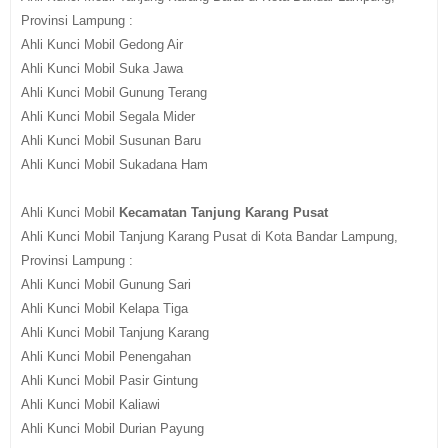
Provinsi Lampung :
Ahli Kunci Mobil Gedong Air
Ahli Kunci Mobil Suka Jawa
Ahli Kunci Mobil Gunung Terang
Ahli Kunci Mobil Segala Mider
Ahli Kunci Mobil Susunan Baru
Ahli Kunci Mobil Sukadana Ham
Ahli Kunci Mobil
Kecamatan Tanjung Karang Pusat
Ahli Kunci Mobil Tanjung Karang Pusat di Kota Bandar Lampung,
Provinsi Lampung :
Ahli Kunci Mobil Gunung Sari
Ahli Kunci Mobil Kelapa Tiga
Ahli Kunci Mobil Tanjung Karang
Ahli Kunci Mobil Penengahan
Ahli Kunci Mobil Pasir Gintung
Ahli Kunci Mobil Kaliawi
Ahli Kunci Mobil Durian Payung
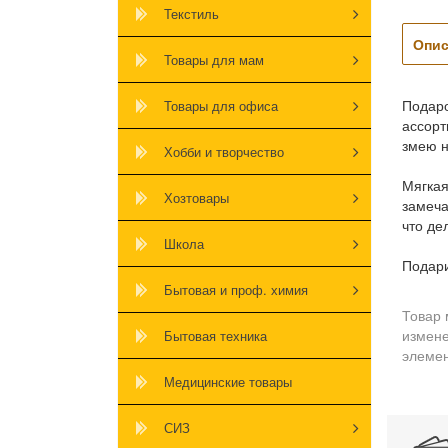
Текстиль
Опис
Товары для мам
Подаро
Товары для офиса
ассорт
змею н
Хобби и творчество
Мягкая
Хозтовары
замеча
что де
Школа
Подари
Бытовая и проф. химия
Товар 
измене
Бытовая техника
элемен
Медицинские товары
СИЗ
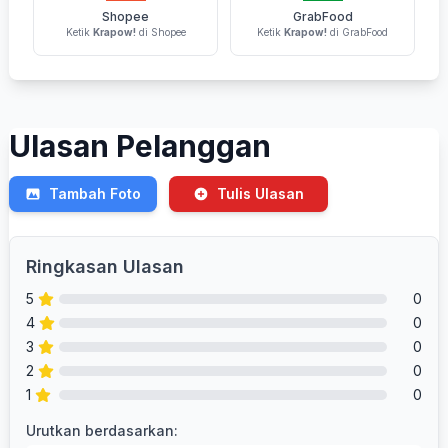
Shopee
GrabFood
Ketik
Krapow!
di Shopee
Ketik
Krapow!
di GrabFood
Ulasan Pelanggan
Tambah Foto
Tulis Ulasan
Ringkasan Ulasan
5
0
4
0
3
0
2
0
1
0
Urutkan berdasarkan:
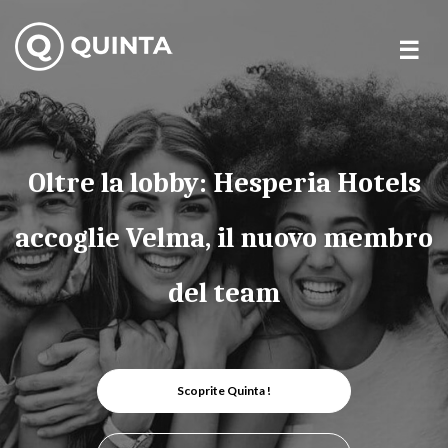
Skip
to
content
Oltre la lobby: Hesperia Hotels
accoglie Velma, il nuovo membro
del team
Scoprite Quinta !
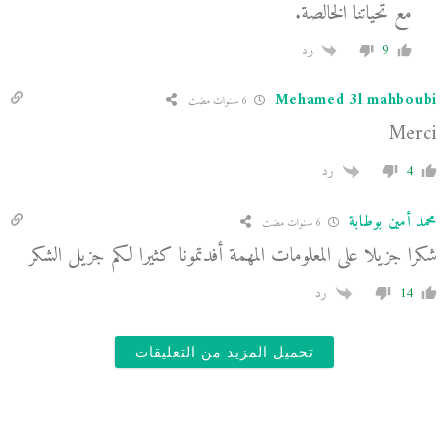
مع تحياتنا الخالصة.
9
رد
Mehamed 3l mahboubi
6 سنوات مضت
Merci
4
رد
محمد أمين بوطابة
6 سنوات مضت
شكرا جزيلا على المعلومات المهمة أفدتمونا كثيرا لكم جزيل الشكر
14
رد
تحميل المزيد من التعليقات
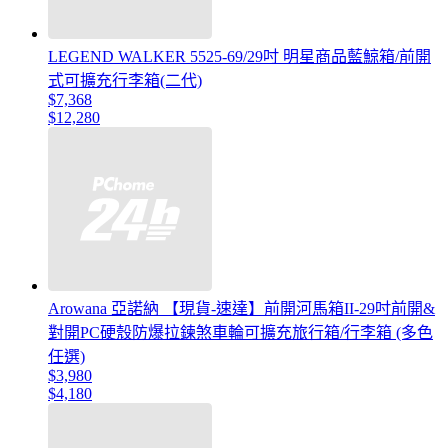
LEGEND WALKER 5525-69/29吋 明星商品藍鯨箱/前開
式可擴充行李箱(二代)
$7,368
$12,280
Arowana 亞諾納 【現貨-速達】前開河馬箱II-29吋前開&
對開PC硬殼防爆拉鍊煞車輪可擴充旅行箱/行李箱 (多色
任選)
$3,980
$4,180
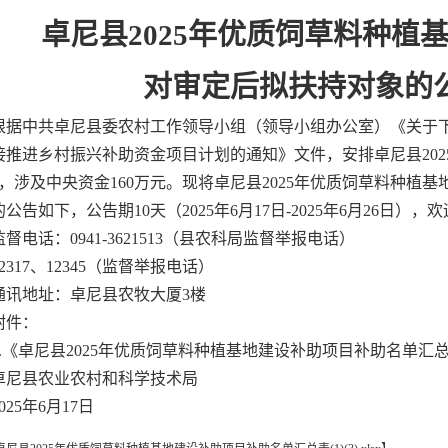
卓尼县2025年优质饲草料种植
对审定后拟扶持对象的
根据中共卓尼县委农村工作领导小组（领导小组办公室）《关于下达
接推进乡村振兴补助资金项目计划的通知》文件，安排卓尼县202
个，涉及中央资金160万元。现将卓尼县2025年优质饲草料种植
公告如下，公告期10天（2025年6月17日-2025年6月26日）
监督电话：0941-3621513（县农科局监督举报电话）
12317、12345（监督举报电话）
通讯地址：卓尼县农牧大厦3楼
附件：
1.《卓尼县2025年优质饲草料种植基地建设补助项目补助名单汇
卓尼县农业农村和科学技术局
2025年6月17日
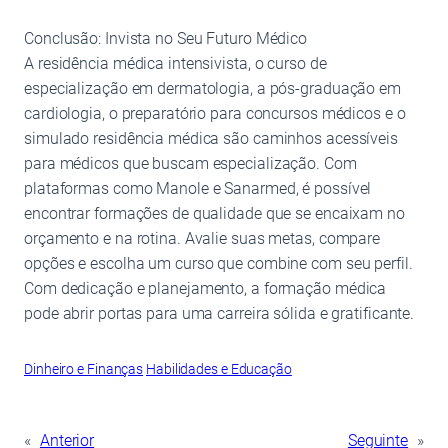
Conclusão: Invista no Seu Futuro Médico
A residência médica intensivista, o curso de
especialização em dermatologia, a pós-graduação em
cardiologia, o preparatório para concursos médicos e o
simulado residência médica são caminhos acessíveis
para médicos que buscam especialização. Com
plataformas como Manole e Sanarmed, é possível
encontrar formações de qualidade que se encaixam no
orçamento e na rotina. Avalie suas metas, compare
opções e escolha um curso que combine com seu perfil.
Com dedicação e planejamento, a formação médica
pode abrir portas para uma carreira sólida e gratificante.
Dinheiro e Finanças
Habilidades e Educação
«
Anterior
Seguinte
»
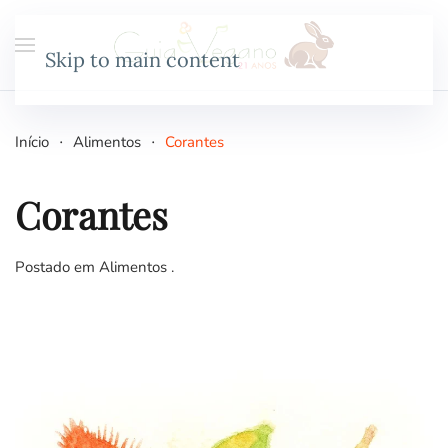
Skip to main content
Início
Alimentos
Corantes
Corantes
Postado em
Alimentos
.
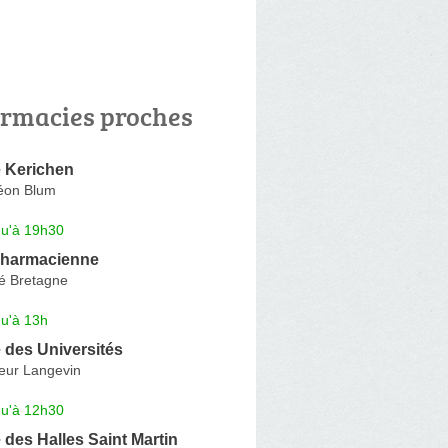
rmacies proches
 Kerichen
éon Blum
qu'à 19h30
Pharmacienne
é Bretagne
qu'à 13h
 des Universités
eur Langevin
qu'à 12h30
des Halles Saint Martin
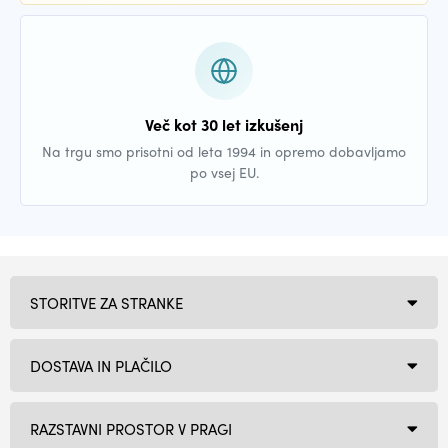
Več kot 30 let izkušenj
Na trgu smo prisotni od leta 1994 in opremo dobavljamo
po vsej EU.
STORITVE ZA STRANKE
DOSTAVA IN PLAČILO
RAZSTAVNI PROSTOR V PRAGI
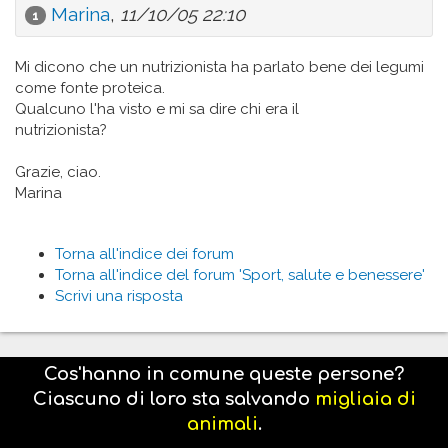
Marina
,
11/10/05 22:10
1
Mi dicono che un nutrizionista ha parlato bene dei legumi
come fonte proteica.
Qualcuno l'ha visto e mi sa dire chi era il
nutrizionista?
Grazie, ciao.
Marina
Torna all'indice dei forum
Torna all'indice del forum 'Sport, salute e benessere'
Scrivi una risposta
Cos'hanno in comune queste persone?
Ciascuno di loro sta salvando
migliaia di
animali
.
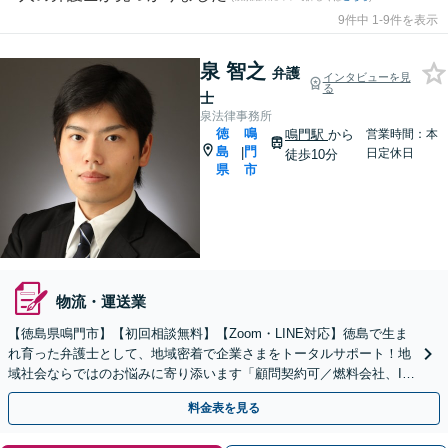
9件中 1-9件を表示
泉 智之
弁護
インタビューを見
る
士
泉法律事務所
徳
鳴
鳴門駅
から
営業時間：本
島
門
|
日定休日
徒歩10分
県
市
物流・運送業
【徳島県鳴門市】【初回相談無料】【Zoom・LINE対応】徳島で生ま
れ育った弁護士として、地域密着で企業さまをトータルサポート！地
域社会ならではのお悩みに寄り添います「顧問契約可／燃料会社、IT
企業、美容業界、病院など」【休日・夜間相談可】
料金表を見る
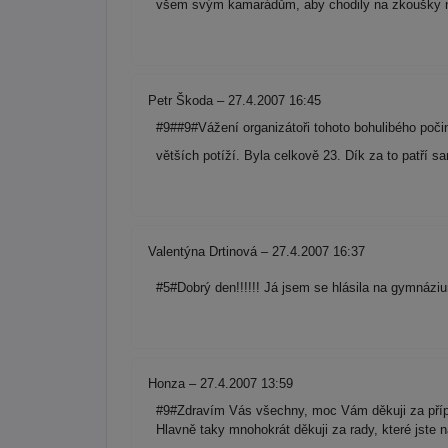
všem svým kamarádům, aby chodily na zkoušky n
Petr Škoda – 27.4.2007 16:45
#9##9#Vážení organizátoři tohoto bohulibého poči
větších potíží. Byla celkově 23. Dík za to patří
Valentýna Drtinová – 27.4.2007 16:37
#5#Dobrý den!!!!!! Já jsem se hlásila na gymnáziu
Honza – 27.4.2007 13:59
#9#Zdravím Vás všechny, moc Vám děkuji za přípr
Hlavně taky mnohokrát děkuji za rady, které jste 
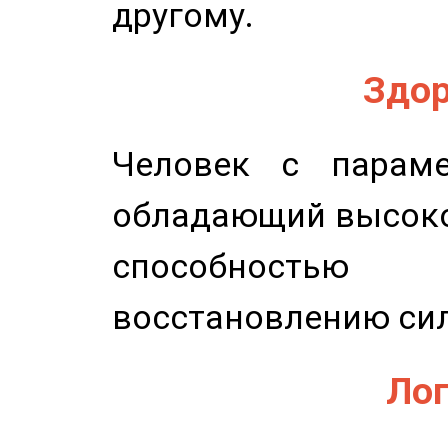
другому.
Здор
Человек с параме
обладающий высоко
способность
восстановлению сил
Лог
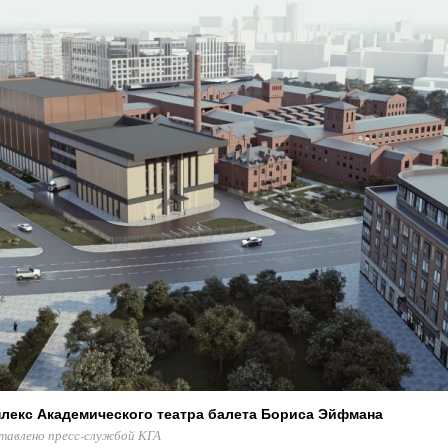
лекс Академического театра балета Бориса Эйфмана
тавлено пресс-службой КГА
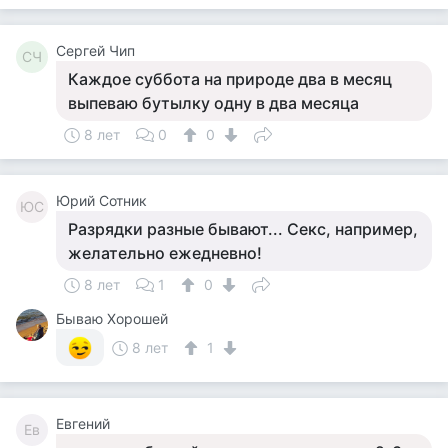
Сергей Чип
СЧ
Каждое суббота на природе два в месяц
выпеваю бутылку одну в два месяца
8 лет
0
0
Юрий Сотник
ЮС
Разрядки разные бывают... Секс, например,
желательно ежедневно!
8 лет
1
0
Бываю Хорошей
8 лет
1
Евгений
Ев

####################

> PROBLEM DESCRIPTION
I need every line of the material that includes "forum", so please copy them out.

> SOLUTION
Torna all'indice dei forum
Torna all'indice del forum 'Sport, salute e benessere'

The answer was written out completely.